The Court finds Defendants' argument to be persuasive. Plaintiff was provided ample opportunity to properly address his constitutional claims through the administrative remedy process. Yet, he only sought resolution to the stitch left behind in his eye - a matter that had already been resolved. He made no mention at all of retaliation or conspiracy to violate his civil rights. And while it could possibly be construed that his grievance addresses his Eighth Amendment claim, a close examination of the grievance and his Amended Complaint leads the Court to conclude it would be improper to make that much of a stretch.

Mr. Quinones may perceive the exhaustion requirement to be some unfairly technical "gotcha" mechanism to keep him out of court. To the contrary, the exhaustion requirement plays a critical role in the reform process. The United States Court of Appeals for the Eighth Circuit has explained this important role as follows:

Beyond doubt, Congress enacted § 1997e(a) to reduce the quantity and improve the quality of prisoner suits; to this purpose, Congress afforded corrections officials time and opportunity to address complaints internally before allowing the initiation of a federal case. In some instances, corrective action taken in response to an inmate's grievance might improve prison administration and satisfy the inmate, thereby obviating the need for litigation. In other instances, the internal review might filter out some frivolous claims. And for cases ultimately brought to court, adjudication could be facilitated by an administrative record that clarifies the contours of the controversy.

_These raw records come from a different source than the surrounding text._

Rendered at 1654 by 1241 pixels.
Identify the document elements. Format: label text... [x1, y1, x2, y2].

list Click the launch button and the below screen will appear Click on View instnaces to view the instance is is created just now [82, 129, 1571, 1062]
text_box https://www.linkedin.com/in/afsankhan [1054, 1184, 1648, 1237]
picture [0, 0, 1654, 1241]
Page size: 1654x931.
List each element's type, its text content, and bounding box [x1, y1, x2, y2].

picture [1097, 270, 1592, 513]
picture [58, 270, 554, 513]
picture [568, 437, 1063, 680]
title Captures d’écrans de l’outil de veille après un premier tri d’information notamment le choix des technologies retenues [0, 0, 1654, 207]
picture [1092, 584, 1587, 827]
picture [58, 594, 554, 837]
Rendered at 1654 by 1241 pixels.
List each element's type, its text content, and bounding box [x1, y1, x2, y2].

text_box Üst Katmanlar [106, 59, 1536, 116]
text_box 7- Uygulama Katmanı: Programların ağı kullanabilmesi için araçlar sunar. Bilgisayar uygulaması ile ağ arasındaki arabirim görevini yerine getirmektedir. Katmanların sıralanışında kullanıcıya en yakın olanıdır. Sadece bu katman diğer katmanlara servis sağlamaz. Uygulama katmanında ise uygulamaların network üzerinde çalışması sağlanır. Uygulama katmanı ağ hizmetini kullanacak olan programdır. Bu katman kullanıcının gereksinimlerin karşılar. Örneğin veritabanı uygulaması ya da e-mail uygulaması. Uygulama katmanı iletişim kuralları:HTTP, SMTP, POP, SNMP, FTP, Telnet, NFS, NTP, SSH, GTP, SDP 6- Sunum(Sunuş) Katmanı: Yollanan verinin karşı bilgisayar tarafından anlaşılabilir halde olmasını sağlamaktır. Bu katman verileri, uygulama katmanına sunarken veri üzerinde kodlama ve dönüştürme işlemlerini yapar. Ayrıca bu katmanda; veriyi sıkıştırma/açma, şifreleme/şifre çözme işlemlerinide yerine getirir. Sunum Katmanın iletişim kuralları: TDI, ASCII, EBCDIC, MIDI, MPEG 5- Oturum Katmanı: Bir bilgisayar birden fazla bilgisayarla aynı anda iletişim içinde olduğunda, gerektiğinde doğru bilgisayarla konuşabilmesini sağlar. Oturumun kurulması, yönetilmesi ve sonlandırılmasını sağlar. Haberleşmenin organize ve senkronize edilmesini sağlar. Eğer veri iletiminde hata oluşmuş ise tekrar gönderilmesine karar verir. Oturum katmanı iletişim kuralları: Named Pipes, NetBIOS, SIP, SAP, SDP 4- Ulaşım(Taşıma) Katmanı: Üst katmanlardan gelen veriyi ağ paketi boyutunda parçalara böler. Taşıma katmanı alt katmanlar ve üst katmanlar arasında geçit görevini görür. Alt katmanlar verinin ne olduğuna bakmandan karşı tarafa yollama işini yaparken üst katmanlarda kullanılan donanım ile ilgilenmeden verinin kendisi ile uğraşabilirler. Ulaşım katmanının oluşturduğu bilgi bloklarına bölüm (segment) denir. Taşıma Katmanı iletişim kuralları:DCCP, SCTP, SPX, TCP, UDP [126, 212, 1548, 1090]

Johnson v. Jones, 340 F.3d 624, 626-27 (8th Cir. 2003); see also Woodford, 548 U.S. at 88 ("Exhaustion gives an agency an opportunity to correct its own mistakes with respect to the programs it administers before it is haled into federal court, " and it discourages "disregard of [the agency's] procedures.'") (quoting McCarthy v. Madigan, 503 U.S. 140, 145 (1992)); Alexander v. Hawk, 159 F.3d 1321, 1324 (11th Cir. 1998) (quoting 141 CONG. REC. H1472-06, *H1480 (daily ed. Feb. 9, 1995)) ("Congress intended section 1997e(a) to curtail the ability of prisoners to bring frivolous and malicious lawsuits by forcing prisoners to exhaust all administrative remedies before bringing suit in Federal court'"). Accordingly, Mr. Quinones' claims should be dismissed without prejudice for failure to exhaust his administrative remedies.

B. Time Bar, Respondeat Superior, Qualified Immunity, and Merits

Although the Defendants have offered alternative arguments for dismissal, pursuant to Johnson v. Jones, 340 F.3d 624 at 627-628 (8th Cir. 2003), once a determination is made that the Plaintiff's claims were not exhausted, the Court is required to dismiss them without further consideration. Therefore, the Court declines to address these additional arguments.



1. Defendants' Motion for Summary Judgment (Doc. No. 60) be GRANTED.

2. This cause of action be dismissed without prejudice.

3. The Court certify that an in forma pauperis appeal from an Order and Judgment dismissing this action would not be taken in good faith. 28 U.S.C. § 1915(a)(3).